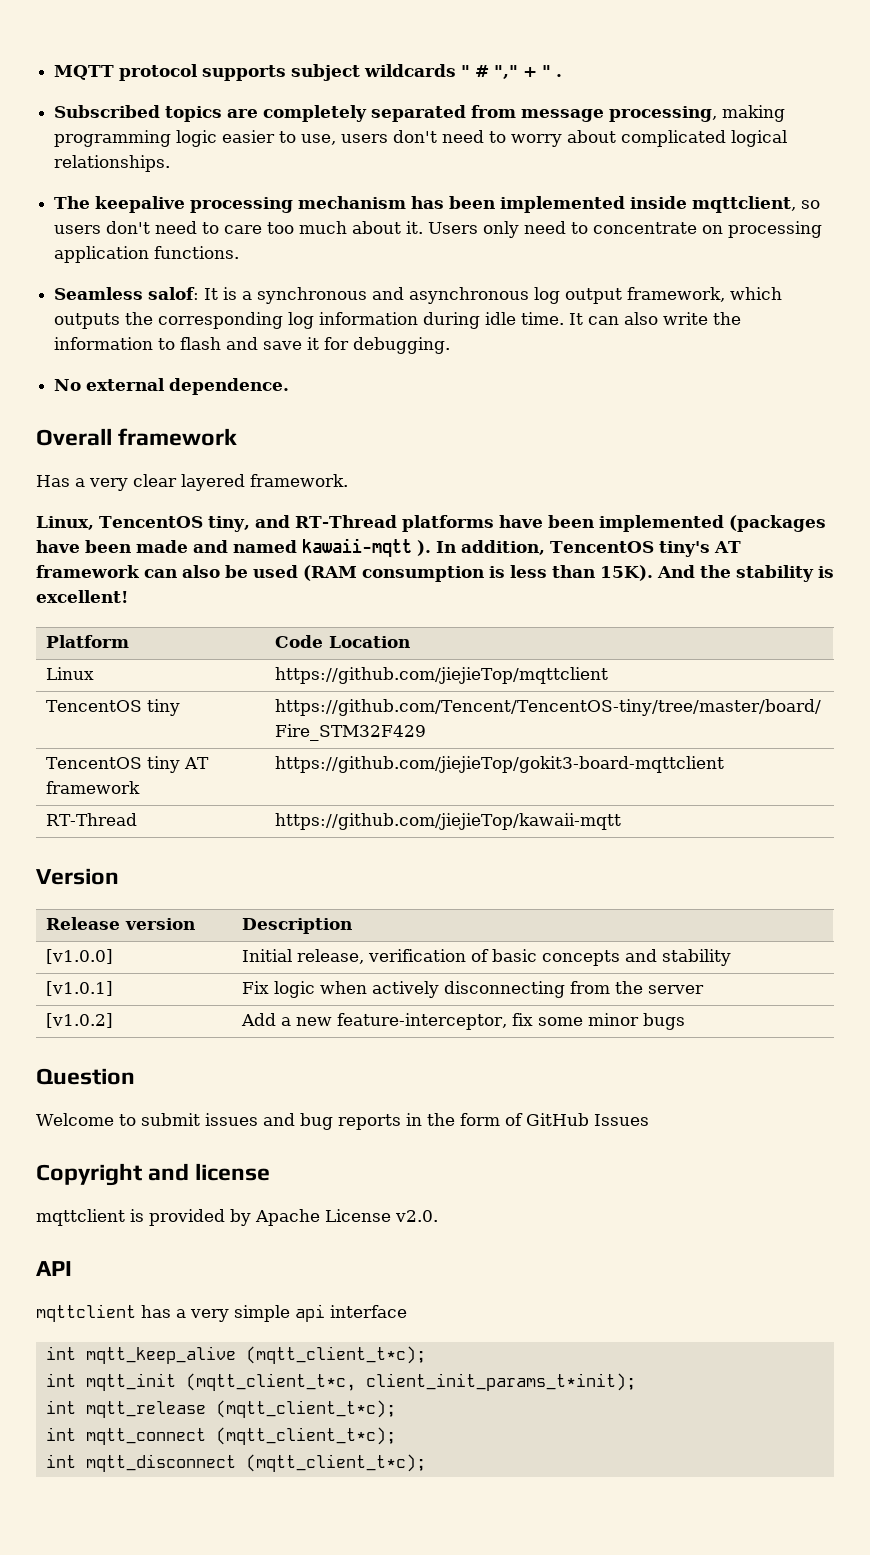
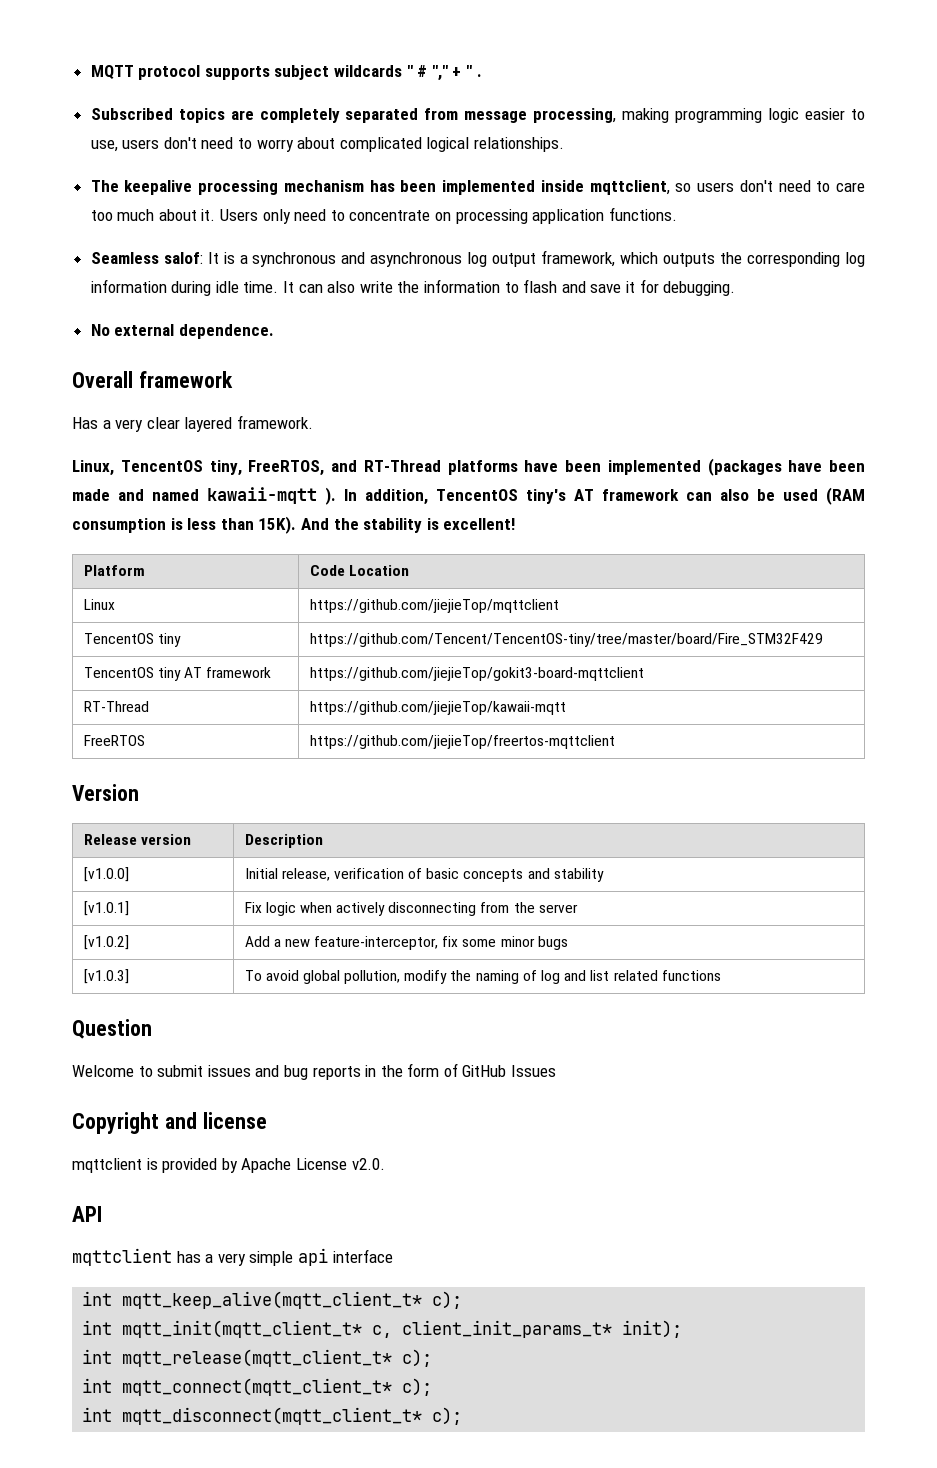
(250, 524) none -> [248,460,325,476] FreeRTOS,
(621, 821) none -> [83,735,145,746] [309,735,615,749] // FreeRTOS | https://github.com/jiejieTop/freertos-mqttclient
(685, 1021) none -> [83,969,129,984] [244,970,721,984] // [v1.0.3] | To avoid global pollution, modify the naming of log and list related functions
[85,1346,426,1364] [45,1373,636,1391] [45,1400,396,1418] [45,1427,396,1445] [45,1454,426,1472] mqtt_keep_alive (mqtt_client_t*c); // int mqtt_init (mqtt_client_t*c, client_init_params_t*init); // int mqtt_release (mqtt_client_t*c); // int mqtt_connect (mqtt_client_t*c); // int mqtt_disconnect (mqtt_client_t*c); -> [122,1291,463,1309] [82,1320,683,1338] [82,1349,433,1367] [82,1378,433,1396] [82,1407,463,1425] mqtt_keep_alive(mqtt_client_t* c); // int mqtt_init(mqtt_client_t* c, client_init_params_t* init); // int mqtt_release(mqtt_client_t* c); // int mqtt_connect(mqtt_client_t* c); // int mqtt_disconnect(mqtt_client_t* c);

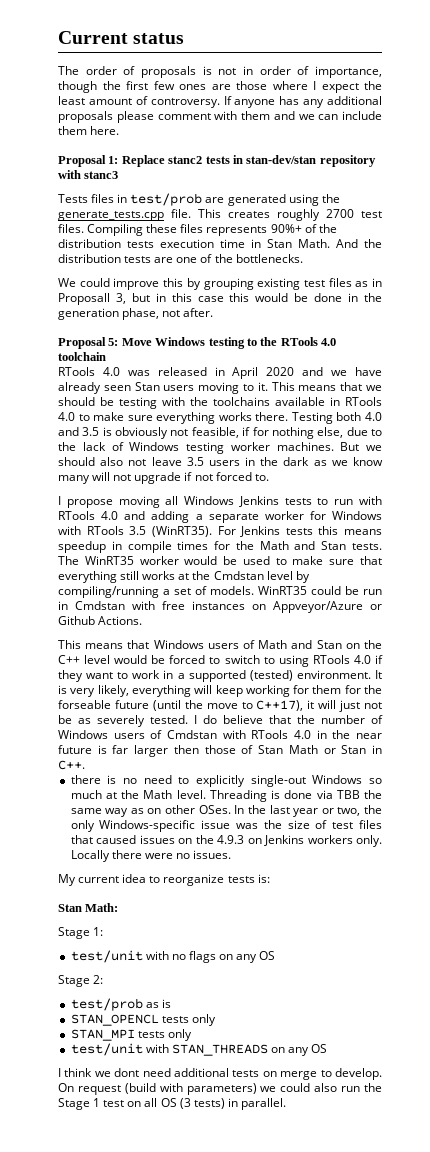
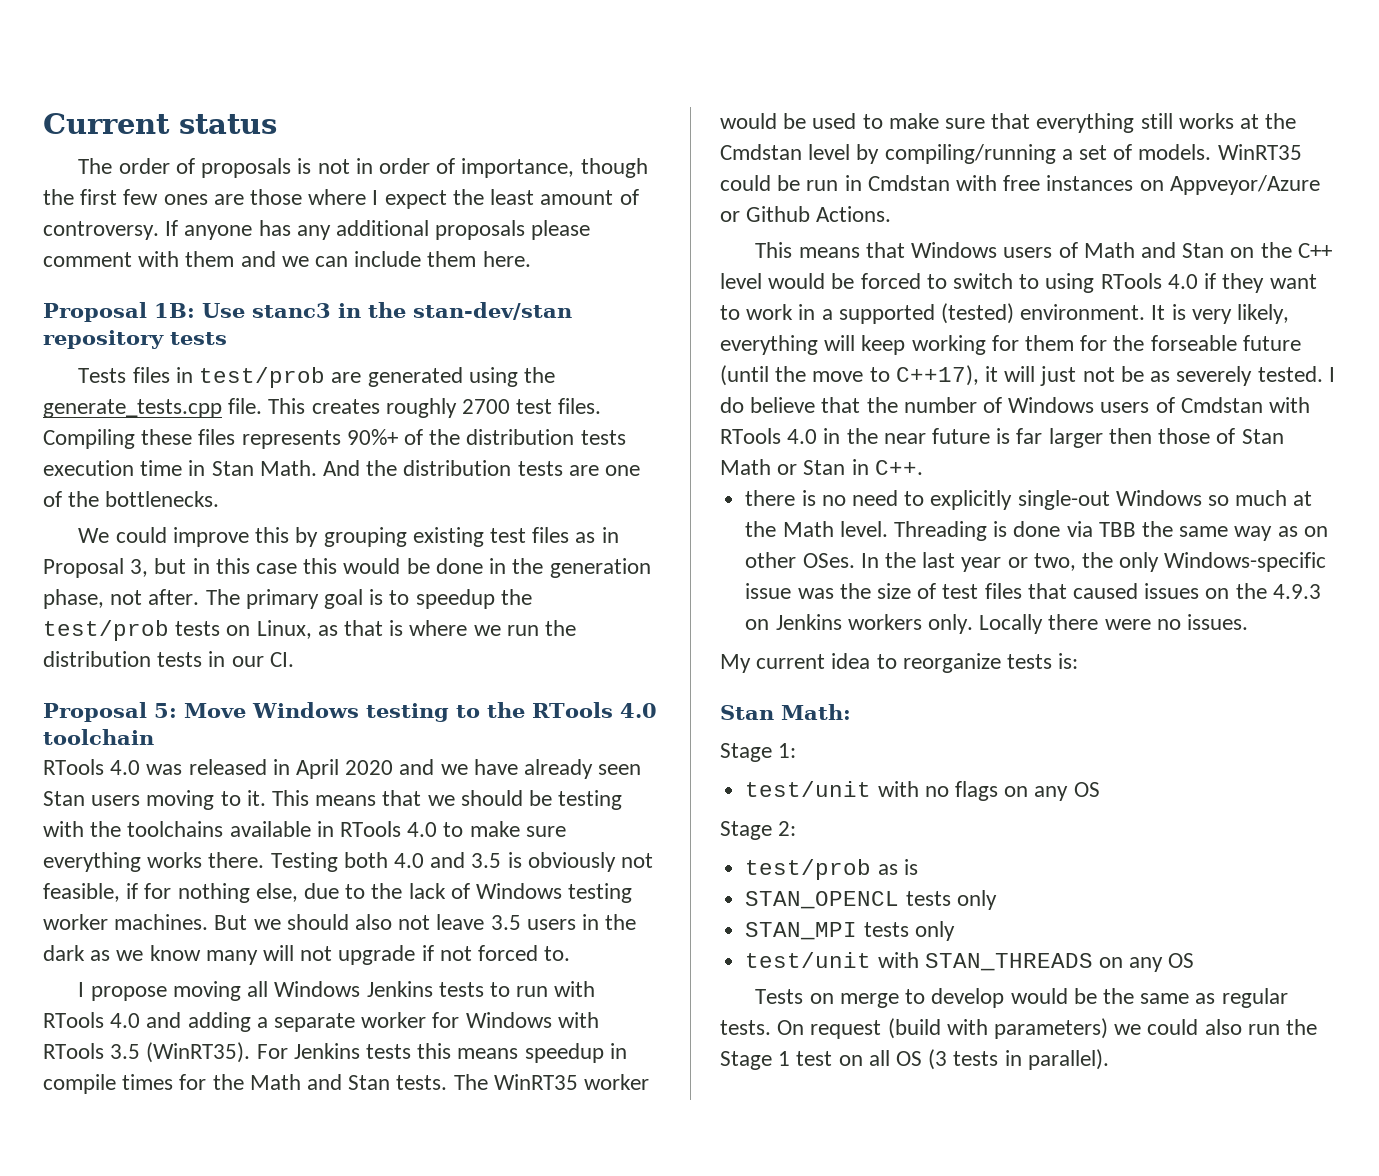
[108,155,376,167] [58,170,119,179] 1: Replace stanc2 tests in stan-dev/stan repository with stanc3 -> [154,302,572,320] [43,330,227,349] 1B: Use stanc3 in the stan-dev/stan repository tests
[58,293,110,305] Proposall -> [43,558,124,578] Proposal
(214, 312) none -> [205,589,532,609] [43,620,577,641] [43,651,294,667] The primary goal is to speedup the test/prob tests on Linux, as that is where we run the distribution tests in our CI.
[58,1068,382,1080] I think we dont need additional tests on merge to develop. -> [755,988,1288,1008] [720,1020,771,1035] Tests on merge to develop would be the same as regular tests.
[193,1098,286,1110] tests) in parallel. -> [953,1049,1109,1070] tests in parallel).

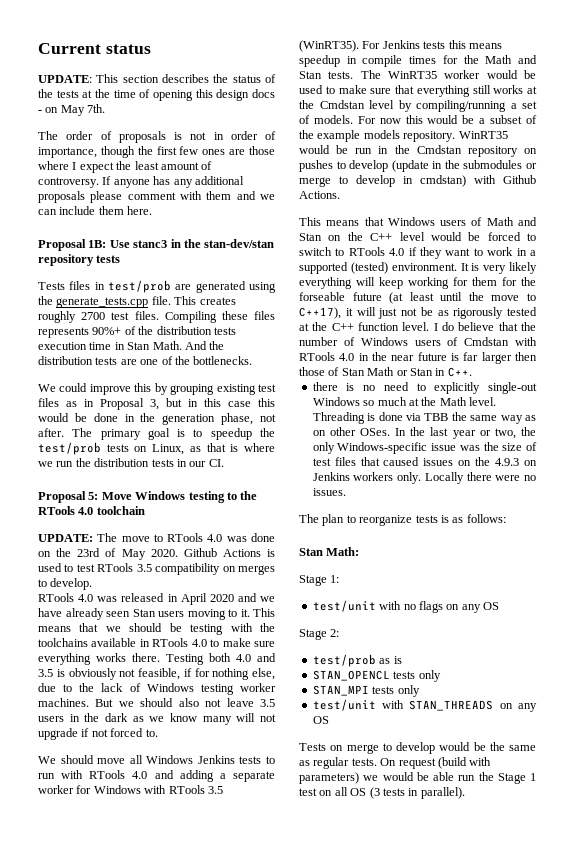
(277, 124) none -> [38,74,276,83] [38,89,275,101] [38,104,106,116] // UPDATE: This section describes the status of the tests at the time of opening this design docs - on May 7th.
(154, 737) none -> [38,533,275,542] [38,548,275,560] [38,563,275,575] [38,578,93,590] // UPDATE: The move to RTools 4.0 was done on the 23rd of May 2020. Github Actions is used to test RTools 3.5 compatibility on merges to develop.
[78,981,241,1001] I propose moving -> [38,755,126,764] We should move
[1217,144,1302,160] [720,175,1320,195] [720,211,740,222] WinRT35 could be run in Cmdstan with free instances on Appveyor/Azure or -> [357,115,537,124] [299,130,508,142] [299,145,537,157] [299,160,537,172] [299,175,496,187] For now this would be a subset of the example models repository. WinRT35 would be run in the Cmdstan repository on pushes to develop (update in the submodules or merge to develop in cmdstan) with
[1045,273,1095,293] using -> (345, 252) none
[1237,304,1290,324] likely, -> [509,262,537,274] likely
[720,365,769,386] (until -> [389,292,463,304] (at least until
[1176,366,1323,386] severely tested. -> [453,307,537,319] [299,322,430,331] rigorously tested at the C++ function level.
[720,653,1079,673] My current idea to reorganize tests is: -> [299,514,506,526] The plan to reorganize tests is as follows:
[1147,1019,1242,1035] could also -> [382,772,454,781] would be able

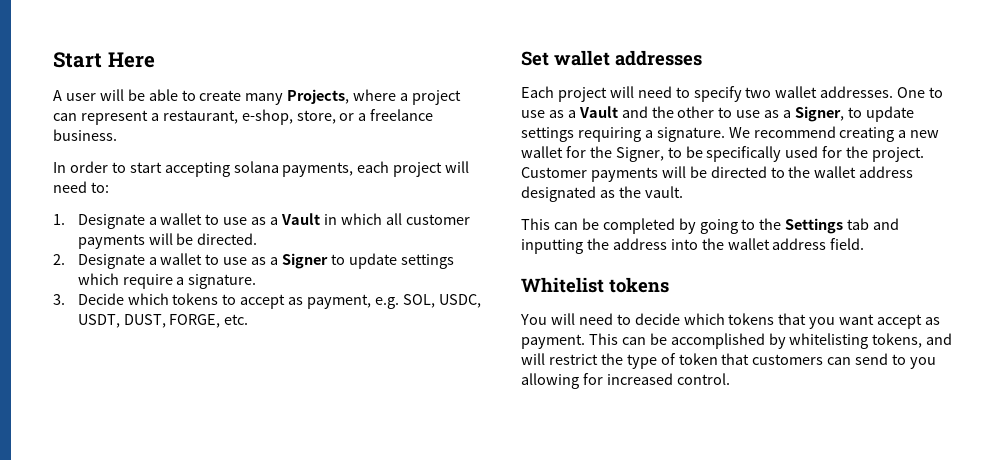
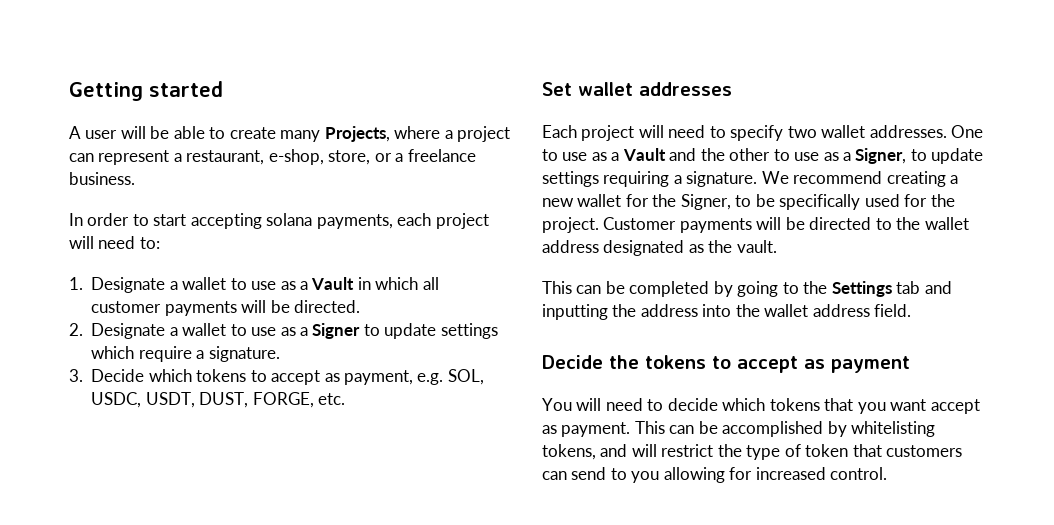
[53,52,155,68] Start Here -> [69,81,223,101] Getting started
[521,277,669,293] Whitelist tokens -> [542,355,910,373] Decide the tokens to accept as payment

•••

**WORK INSTRUCTION:**
Using the records above, output their complete text exactly, minus any images.

**TASK ANSWER:**
(250, 524) none -> [248,460,325,476] FreeRTOS,
(621, 821) none -> [83,735,145,746] [309,735,615,749] // FreeRTOS | https://github.com/jiejieTop/freertos-mqttclient
(685, 1021) none -> [83,969,129,984] [244,970,721,984] // [v1.0.3] | To avoid global pollution, modify the naming of log and list related functions
[85,1346,426,1364] [45,1373,636,1391] [45,1400,396,1418] [45,1427,396,1445] [45,1454,426,1472] mqtt_keep_alive (mqtt_client_t*c); // int mqtt_init (mqtt_client_t*c, client_init_params_t*init); // int mqtt_release (mqtt_client_t*c); // int mqtt_connect (mqtt_client_t*c); // int mqtt_disconnect (mqtt_client_t*c); -> [122,1291,463,1309] [82,1320,683,1338] [82,1349,433,1367] [82,1378,433,1396] [82,1407,463,1425] mqtt_keep_alive(mqtt_client_t* c); // int mqtt_init(mqtt_client_t* c, client_init_params_t* init); // int mqtt_release(mqtt_client_t* c); // int mqtt_connect(mqtt_client_t* c); // int mqtt_disconnect(mqtt_client_t* c);

[108,155,376,167] [58,170,119,179] 1: Replace stanc2 tests in stan-dev/stan repository with stanc3 -> [154,302,572,320] [43,330,227,349] 1B: Use stanc3 in the stan-dev/stan repository tests
[58,293,110,305] Proposall -> [43,558,124,578] Proposal
(214, 312) none -> [205,589,532,609] [43,620,577,641] [43,651,294,667] The primary goal is to speedup the test/prob tests on Linux, as that is where we run the distribution tests in our CI.
[58,1068,382,1080] I think we dont need additional tests on merge to develop. -> [755,988,1288,1008] [720,1020,771,1035] Tests on merge to develop would be the same as regular tests.
[193,1098,286,1110] tests) in parallel. -> [953,1049,1109,1070] tests in parallel).

(277, 124) none -> [38,74,276,83] [38,89,275,101] [38,104,106,116] // UPDATE: This section describes the status of the tests at the time of opening this design docs - on May 7th.
(154, 737) none -> [38,533,275,542] [38,548,275,560] [38,563,275,575] [38,578,93,590] // UPDATE: The move to RTools 4.0 was done on the 23rd of May 2020. Github Actions is used to test RTools 3.5 compatibility on merges to develop.
[78,981,241,1001] I propose moving -> [38,755,126,764] We should move
[1217,144,1302,160] [720,175,1320,195] [720,211,740,222] WinRT35 could be run in Cmdstan with free instances on Appveyor/Azure or -> [357,115,537,124] [299,130,508,142] [299,145,537,157] [299,160,537,172] [299,175,496,187] For now this would be a subset of the example models repository. WinRT35 would be run in the Cmdstan repository on pushes to develop (update in the submodules or merge to develop in cmdstan) with
[1045,273,1095,293] using -> (345, 252) none
[1237,304,1290,324] likely, -> [509,262,537,274] likely
[720,365,769,386] (until -> [389,292,463,304] (at least until
[1176,366,1323,386] severely tested. -> [453,307,537,319] [299,322,430,331] rigorously tested at the C++ function level.
[720,653,1079,673] My current idea to reorganize tests is: -> [299,514,506,526] The plan to reorganize tests is as follows:
[1147,1019,1242,1035] could also -> [382,772,454,781] would be able

[53,52,155,68] Start Here -> [69,81,223,101] Getting started
[521,277,669,293] Whitelist tokens -> [542,355,910,373] Decide the tokens to accept as payment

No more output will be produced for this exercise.